Also notably airing on MCTV was the cartoon Hammerman, whose star, MC Hammer, gave even more meaning to the Saturday morning lineup's moniker. Hammer himself appeared as host of MCTV on a few occasions. Hammerman was cancelled by the end of the 1991–92 season. In the fall of 1992, while the MCTV branding continued in use during the Saturday morning schedule, promos for the lineup no longer referenced the "More Cool TV" tagline.

I Love Saturday Night (1992)
Seeing how TGIF dominated prime time on Fridays in the face of typical decreased television viewership on that night, Janicek and company felt that the same marketing power could translate into success for Saturday night. Saturday, as an even heavier social night not spent at home by viewers in the 18–49 demographic, resulted in most networks airing shows with older demographics, those with family appeal, or programs faltering in the ratings on other nights (or in the most political cases, shows that a network no longer has confidence in). NBC had claimed dominant victory on Saturday nights throughout the 1980s and into the 1990s, with an eclectic mix of family-themed shows and sophisticated comedies aimed at an older audience (such as The Golden Girls, 227, Amen and Empty Nest). ABC, however, had continued to struggle on Saturday nights. Through the end of the 1990–91 television season, recent programs such as The ABC Mystery Movie and China Beach had experienced a quick death after moving to Saturdays, leading to such bold decisions as moving the nationwide phenomenon Twin Peaks to Saturday in order to shore up the lineup. After reformatting the Saturday night lineup for the 1991 fall schedule to include an hour of comedy followed by another established drama and a freshman drama, ABC announced plans for a Saturday TGIF offshoot to premiere at mid-season.

-- GIVEN DATA --
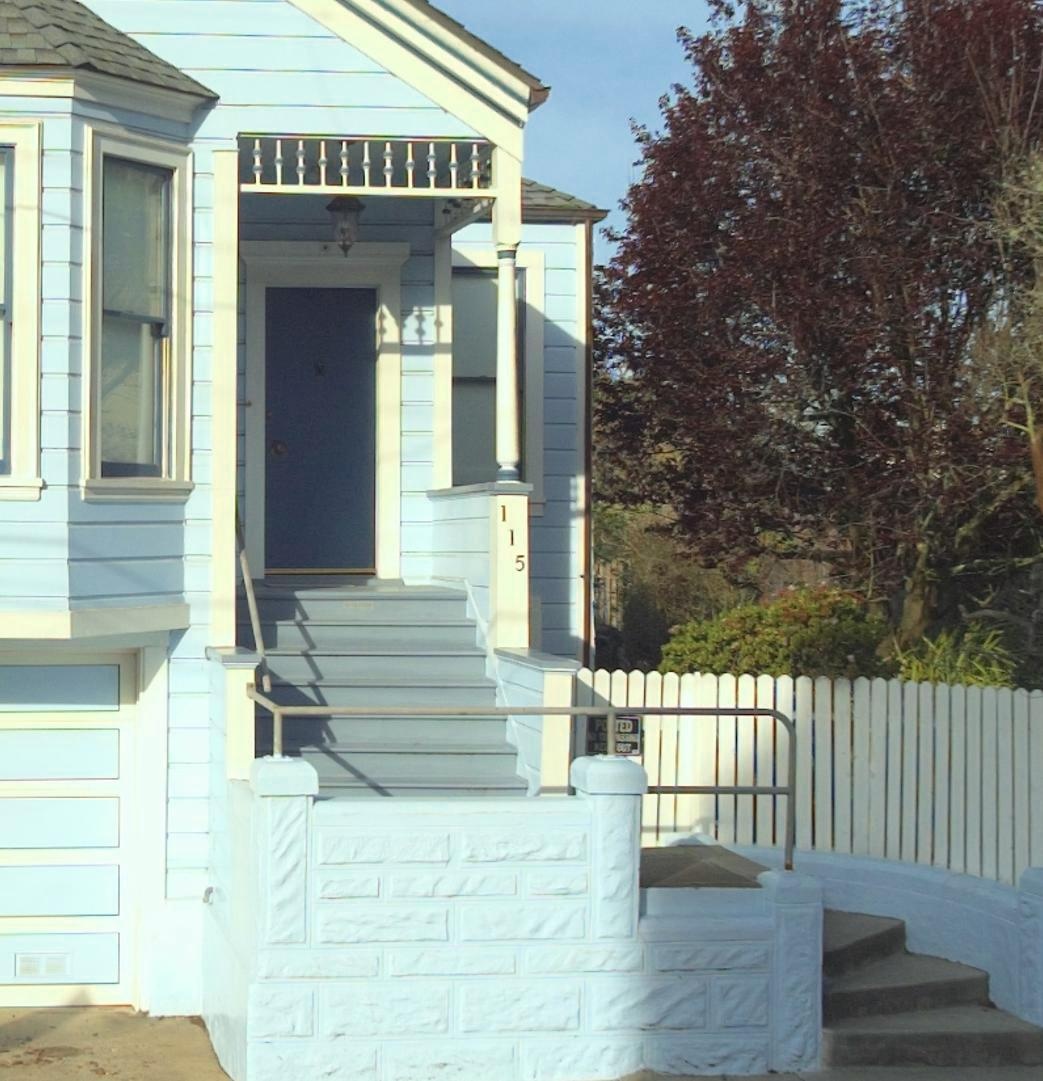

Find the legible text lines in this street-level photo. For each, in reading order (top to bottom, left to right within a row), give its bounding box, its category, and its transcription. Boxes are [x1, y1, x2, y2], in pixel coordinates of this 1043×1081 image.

[498, 501, 528, 575] StreetNumber: 115
[593, 717, 636, 734] StreetNumber: P***ED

-- WRITTEN EXERCISE A --
Answer these about the text on ABC's Saturday programming:
(i) By the end of which season was Hammerman cancelled?
(ii) Which network claimed dominant victory on Saturday nights throughout the 1980s?
(iii) Which show did ABC move to Saturday to shore up the lineup?
-- WRITTEN EXERCISE B --
Duplicate the text on ABC's Saturday programming from "Also notably airing" up to and including "Saturday Night (1992)".

-- RIGHT ANSWER A --
(i) The 1991–92 season
(ii) NBC
(iii) Twin Peaks

-- RIGHT ANSWER B --
Also notably airing on MCTV was the cartoon Hammerman, whose star, MC Hammer, gave even more meaning to the Saturday morning lineup's moniker. Hammer himself appeared as host of MCTV on a few occasions. Hammerman was cancelled by the end of the 1991–92 season. In the fall of 1992, while the MCTV branding continued in use during the Saturday morning schedule, promos for the lineup no longer referenced the "More Cool TV" tagline.

I Love Saturday Night (1992)